How Ideas frame the Politics of Climate Change
Since 2020, the CSS proudly hosts PD Dr. Frank Wendler's DFG funded research project "How Ideas Frame the Politics of Climate Change: Discourse and Policy Development in the EU and US since the Paris Agreement".
The research project asks how ideas about climate change affect policy-making in their function as the foundation for justificatory and advocacy frames in processes on climate change governance. On a broader scale, the project speaks to three more general questions: How ideas and discourse matter for policy in the context of multi-level systems; how the politicization of public discourse affects governance beyond the nation state; and how the study of ideas and discourse can be integrated more convincingly into approaches and theories of policy-making and comparative political system analysis.
Empirically, the project focuses on the comparison between climate policiies of the EU and US since the 2015 Paris Agreement, with a specific focus on their multi-level structure and their respective legislative institutions.
The research interest of the project is based on two main premises:
- Ideas are essential for conceptualizing climate change and the temporal and institutional framing of climate policy. At the same time, their inherent (cognitive) uncertainty and (normative) ambiguity are a central source for political conflict within this policy-field.
- Ideas affect policy through political discourse related to specific political agents and embedded in institutional settings. In this context, legislative institutions are of particular importance through their function as an interface between political representation and justification, and decision-making about specific policy.

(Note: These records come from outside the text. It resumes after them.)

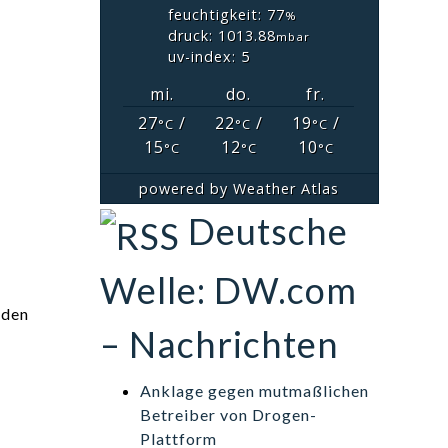
feuchtigkeit: 77
%
druck: 1013.88
mbar
uv-index: 5
mi.
do.
fr.
27
/
22
/
19
/
°C
°C
°C
15
12
10
°C
°C
°C
powered by
Weather Atlas
Deutsche
Welle: DW.com
 den
– Nachrichten
Anklage gegen mutmaßlichen
Betreiber von Drogen-
Plattform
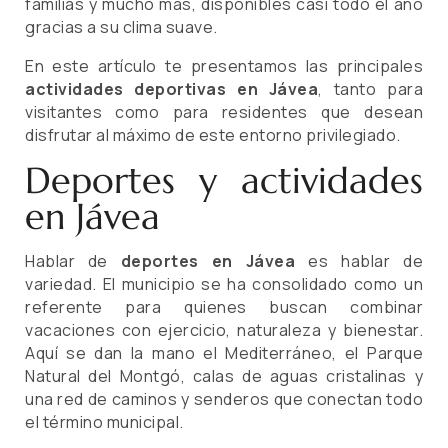
familias y mucho más, disponibles casi todo el año
gracias a su clima suave.
En este artículo te presentamos las principales
actividades deportivas en Jávea
, tanto para
visitantes como para residentes que desean
disfrutar al máximo de este entorno privilegiado.
Deportes y actividades
en Jávea
Hablar de
deportes en Jávea
es hablar de
variedad. El municipio se ha consolidado como un
referente para quienes buscan combinar
vacaciones con ejercicio, naturaleza y bienestar.
Aquí se dan la mano el Mediterráneo, el Parque
Natural del Montgó, calas de aguas cristalinas y
una red de caminos y senderos que conectan todo
el término municipal.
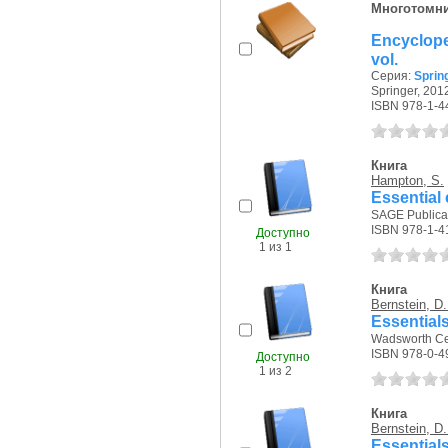
Многотомн
Encycloped
vol.
Серия:
Sprin
Springer, 2012
ISBN 978-1-4
Книга
Hampton, S.
Essential
SAGE Publicat
ISBN 978-1-4
Доступно
1 из 1
Книга
Bernstein, D.
Essential
Wadsworth Ce
ISBN 978-0-4
Доступно
1 из 2
Книга
Bernstein, D.
Essential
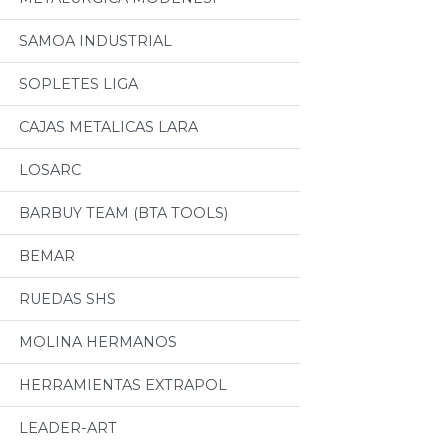
SAMOA INDUSTRIAL
SOPLETES LIGA
CAJAS METALICAS LARA
LOSARC
BARBUY TEAM (BTA TOOLS)
BEMAR
RUEDAS SHS
MOLINA HERMANOS
HERRAMIENTAS EXTRAPOL
LEADER-ART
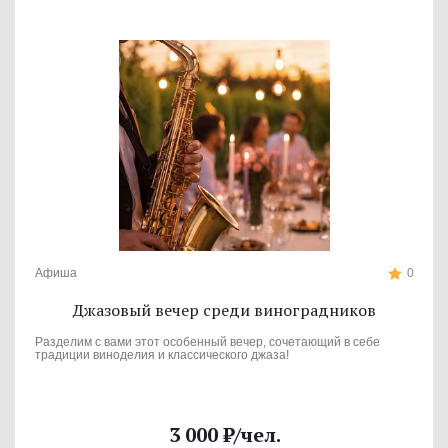
Афиша
0
Джазовый вечер среди виноградников
Разделим с вами этот особенный вечер, сочетающий в себе
традиции виноделия и классического джаза!
3 000
₽
/чел.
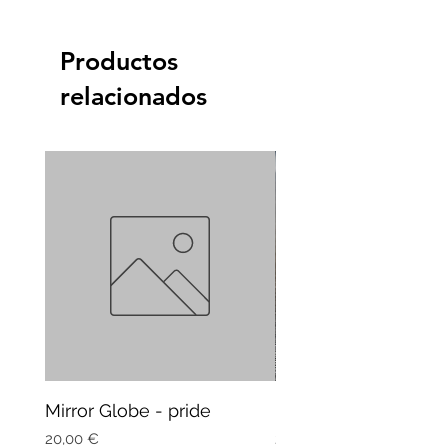
Productos
relacionados
Mirror Globe - pride
Mug Vagitarian
Precio
Precio
20,00 €
20,00 €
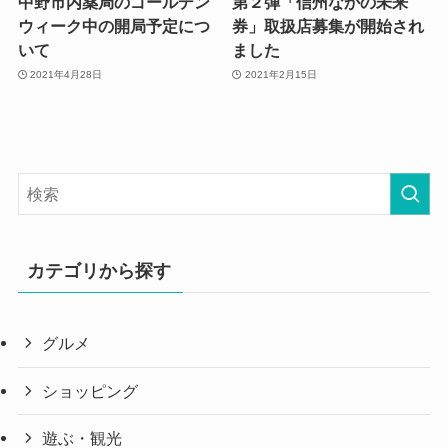
中野市内薬局のゴールデン
第２弾「信州なかの未来
ウィーク中の開局予定につ
券」取扱店募集が開始され
いて
ました
2021年4月28日
2021年2月15日
カテゴリから探す
グルメ
ショッピング
遊ぶ・観光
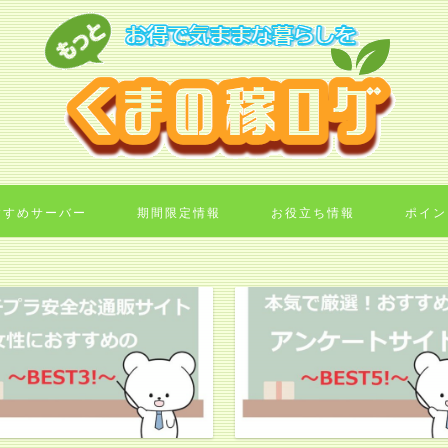
すすめサーバー
期間限定情報
お役立ち情報
ポイン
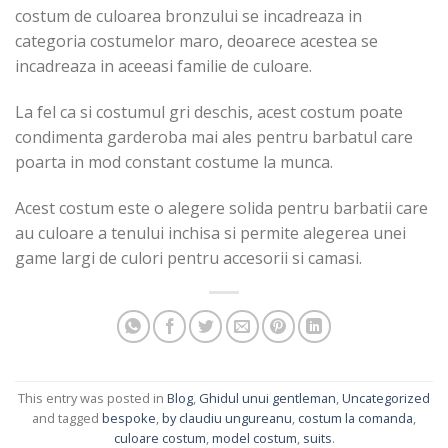
costum de culoarea bronzului se incadreaza in
categoria costumelor maro, deoarece acestea se
incadreaza in aceeasi familie de culoare.
La fel ca si costumul gri deschis, acest costum poate
condimenta garderoba mai ales pentru barbatul care
poarta in mod constant costume la munca.
Acest costum este o alegere solida pentru barbatii care
au culoare a tenului inchisa si permite alegerea unei
game largi de culori pentru accesorii si camasi.
This entry was posted in
Blog
,
Ghidul unui gentleman
,
Uncategorized
and tagged
bespoke
,
by claudiu ungureanu
,
costum la comanda
,
culoare costum
,
model costum
,
suits
.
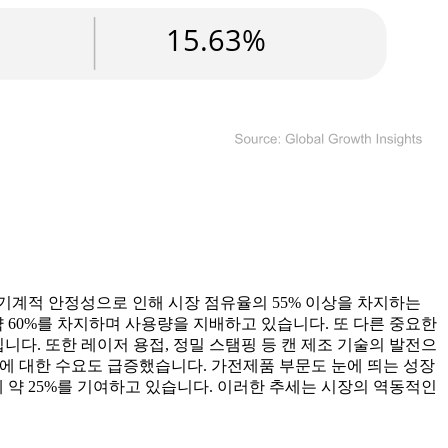
 기계적 안정성으로 인해 시장 점유율의 55% 이상을 차지하는
약 60%를 차지하며 사용량을 지배하고 있습니다. 또 다른 중요한
다. 또한 레이저 용접, 정밀 스탬핑 등 캔 제조 기술의 발전으
 캔에 대한 수요도 급증했습니다. 가전제품 부문도 눈에 띄는 성장
 약 25%를 기여하고 있습니다. 이러한 추세는 시장의 역동적인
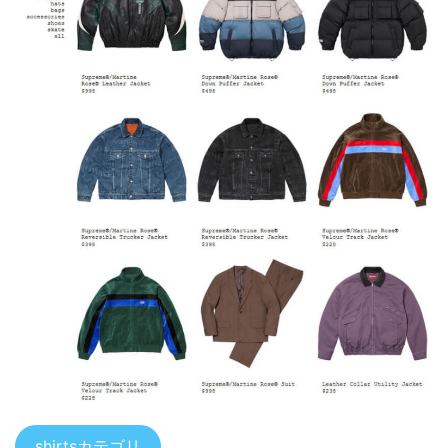
shirtsカテゴリ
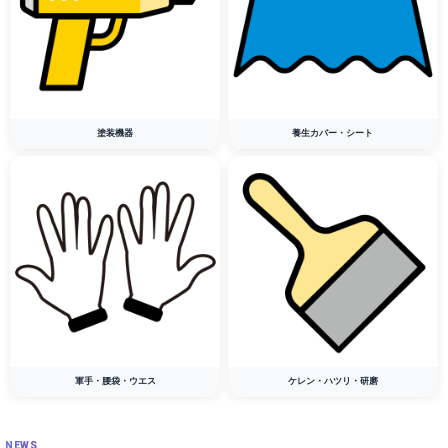
塗装機器
養生カバー・シート
軍手・腰袋・ウエス
ケレン・ハツリ・研磨
NEWS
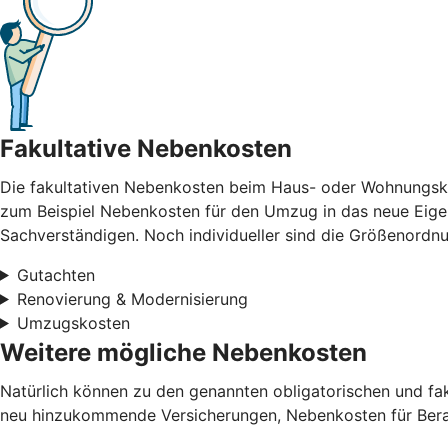
Fakultative Nebenkosten
Die fakultativen Nebenkosten beim Haus- oder Wohnungskau
zum Beispiel Nebenkosten für den Umzug in das neue Eigen
Sachverständigen. Noch individueller sind die Größenord
Gutachten
Renovierung & Modernisierung
Umzugskosten
Weitere mögliche Nebenkosten
Natürlich können zu den genannten obligatorischen und f
neu hinzukommende Versicherungen, Nebenkosten für Berat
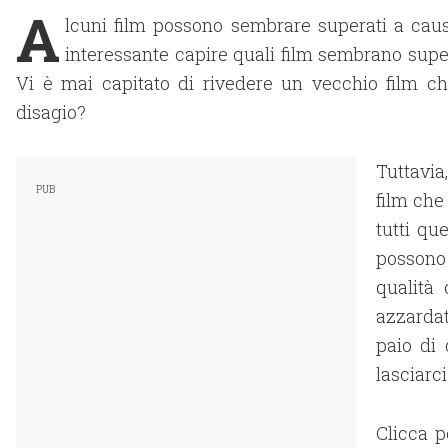
A
lcuni film possono sembrare superati a caus
interessante capire quali film sembrano super
Vi è mai capitato di rivedere un vecchio film 
disagio?
Tuttavia
film che
tutti qu
possono
qualità
azzardat
paio di 
lasciarc
Clicca p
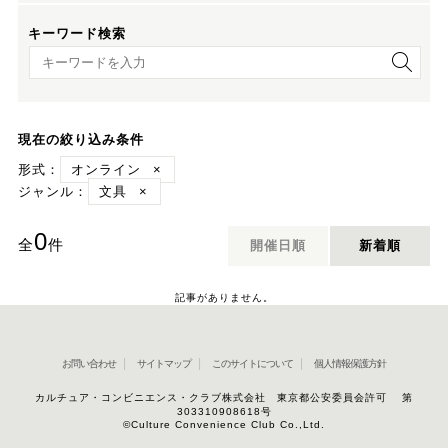
キーワード検索
キーワード検索
現在の絞り込み条件
形式：
オンライン
×
ジャンル：
文具
×
0
全
件
開催日順
新着順
記事がありません。
お問い合わせ
サイトマップ
このサイトについて
個人情報保護方針
カルチュア・コンビニエンス・クラブ株式会社 東京都公安委員会許可 第
303310908618号
©Culture Convenience Club Co.,Ltd.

From this point of departure, the project investigates the following specific research questions:
- What discursive frames are used for the evaluation of climate change and the programmatic description of climate policy? How does the structure of this framing differ between various cases and institutional contexts?
- What role do central political actors have for communicating, contesting and connecting different and competing forms of discourse about climate change and policy?
- How do institutional features particularly of legislative institutions affect the interaction between public discourse on climate change and decision-making about related acts of specific policy?
In terms of theory, elements of framing analysis are combined with approaches from the policy analysis literature (particularly the Advocacy Coalition Framework) to develop and test hypotheses about the interrelation of ideas and discourse in the context of public controversy and the policy process.